No entanto, “para saber se estas recomendações são aplicáveis numa amostra real”, foi solicitado a um grupo de internos de Medicina Geral e Familiar a condução de um estudo (Caracterização das referenciações CTH ao Serviço de Cardiologia de um Hospital grupo C), com o objetivo de avaliar a adequabilidade das referenciações clínicas dos CSP ao Serviço de Cardiologia, apresentou Rui Baptista na continuação da sua palestra.  

Como explicou, todos os investigadores envolvidos classificaram a adequabilidade das referenciações clínicas e a quantidade da respetiva informação.  A amostra do referido estudo foi constituída por 89 utentes com idade média de 69 anos.

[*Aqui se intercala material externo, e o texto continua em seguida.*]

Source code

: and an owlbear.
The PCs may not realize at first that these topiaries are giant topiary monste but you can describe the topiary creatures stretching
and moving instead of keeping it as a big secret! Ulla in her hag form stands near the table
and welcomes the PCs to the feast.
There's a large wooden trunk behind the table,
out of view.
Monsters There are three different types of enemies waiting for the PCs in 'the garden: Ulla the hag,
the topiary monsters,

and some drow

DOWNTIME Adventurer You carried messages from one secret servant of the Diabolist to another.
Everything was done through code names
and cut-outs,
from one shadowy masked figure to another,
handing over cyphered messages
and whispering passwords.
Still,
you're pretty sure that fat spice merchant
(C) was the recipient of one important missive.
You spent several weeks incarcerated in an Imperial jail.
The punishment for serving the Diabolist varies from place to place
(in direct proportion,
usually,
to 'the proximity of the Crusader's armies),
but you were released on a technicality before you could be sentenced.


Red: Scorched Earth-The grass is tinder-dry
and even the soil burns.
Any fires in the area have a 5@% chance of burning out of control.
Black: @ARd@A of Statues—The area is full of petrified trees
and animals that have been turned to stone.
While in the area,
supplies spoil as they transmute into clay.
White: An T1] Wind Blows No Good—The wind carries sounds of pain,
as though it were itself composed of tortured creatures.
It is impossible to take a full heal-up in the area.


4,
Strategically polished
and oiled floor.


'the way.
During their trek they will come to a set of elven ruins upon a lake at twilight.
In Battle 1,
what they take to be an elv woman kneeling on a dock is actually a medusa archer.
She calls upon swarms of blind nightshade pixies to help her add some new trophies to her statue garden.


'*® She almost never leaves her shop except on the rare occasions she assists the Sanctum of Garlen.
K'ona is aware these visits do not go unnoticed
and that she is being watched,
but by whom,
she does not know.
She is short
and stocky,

De acordo com os resultados, “a área da Cardiologia com mais referenciação diz respeito às arritmias e palpitações” e Rui Baptista aproveitou a oportunidade para apelar aos cardiologistas “para que sejam mais claros a referir o que é clinicamente significativo nos relatórios dos Holters”.

Igualmente relevante foi o seguinte achado do estudo: as valvulopatias e arritmias é a área em que se nota menor adequabilidade das referenciações dos CSP para a Cardiologia, “porque há muitos doentes com doença valvular que são referenciados sem indicação para isso”, esclareceu Rui Baptista. 

Por contraste, “verifica-se que a área da cardiologia com maior adequabilidade de referenciação diz respeito à síndrome coronária crónica e as arritmias, embora as arritmias seja o tema que suscitou mais dúvidas nos avaliadores”. Com efeito, 41% das referenciações disseram respeito a arritmias, sincopes e palpitações.

“Os resultados deste estudo também sugerem que os critérios, tal como foram propostos, permitem que avaliadores diferentes cheguem a resultados semelhantes o que é importante porque permite gerar consensos”, frisou Rui Baptista.